REPUTEDLY one of the best choirs in the world, the Estonian Philharmonic Chamber Choir and their conductor Paul Hillier alone would be reason enough to step out on a Sunday evening. But with the acclaimed UK-based vocal ensemble the Orlando Consort also on the bill, Greyfriars Kirk was packed with choral enthusiasts.


Hillier, founder of the superb Hilliard Ensemble and artistic director of the EPCC for the past six years, has brought his phenomenal experience to bear on this excellent group of singers. This was most evident in the complex and challenging Scattered Rhymes by the young British composer Tarik O’Regan.

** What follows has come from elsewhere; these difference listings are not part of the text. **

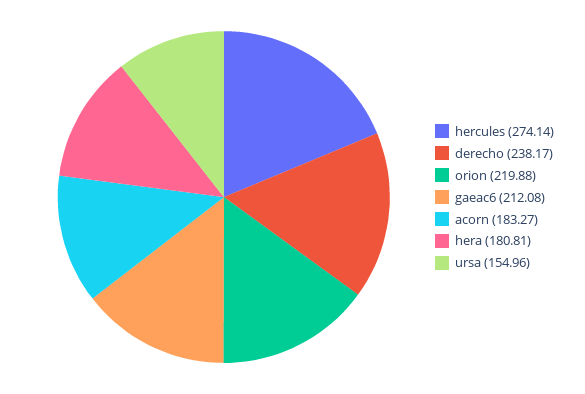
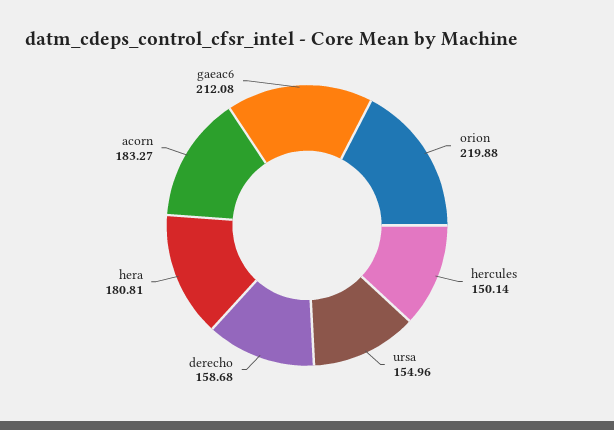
  {
-   "hercules": 274.14,
+   "hercules": 150.14,
-   "derecho": 238.17,
+   "derecho": 158.68,
    "orion": 219.88,
    "gaeac6": 212.08,
    "acorn": 183.27,
    "hera": 180.81,
    "ursa": 154.96
  }

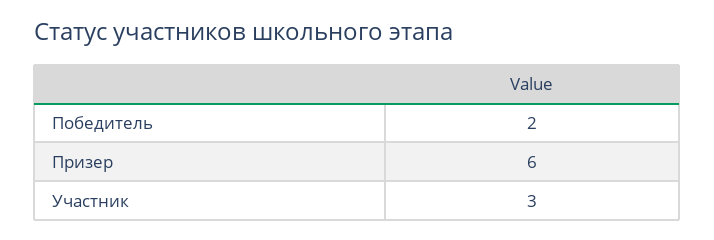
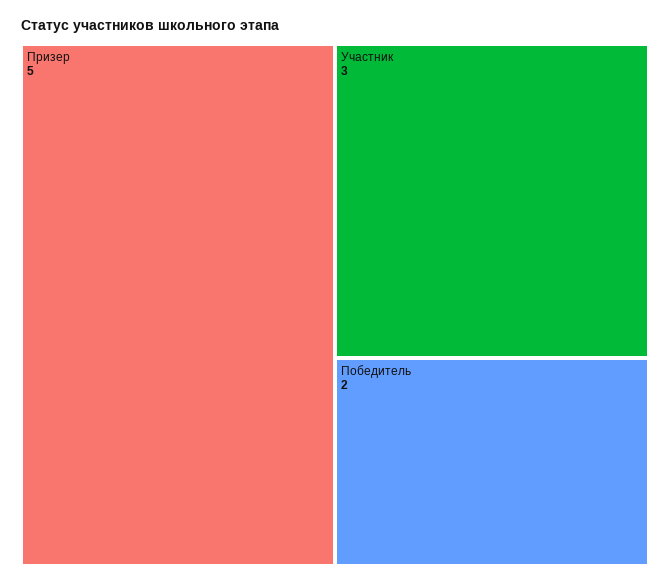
  {
    "Победитель": 2,
-   "Призер": 6,
+   "Призер": 5,
    "Участник": 3
  }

Intertwining an eclectic selection of sources – Petrarch and an anonymous 14th-century English poet for the texts and fragments of a mass by Guillaume de Machaut, the most influential composer of the Middle Ages – O’Regan wove the most magical and beguiling spell with the voices, delicately overlapping and layering the vocal lines of the consort quartet and choir, and building them up to produce the most brilliant and stunning sound: in particular the pulsing effect he created, almost like an echo in stereo and ideally suited to the Greyfriars acoustic.


Gavin Bryars’s haunting Super Flumina, inspired by the legend of St Mary’s Abbey in York, sung by the Orlando Consort, also filled the space beautifully whilst Rakhmaninov’s deeply spiritual All-Night Vigil, one of the main feasts of the Orthodox Church, was perfect material for the EPCC’s rich, mellow voices.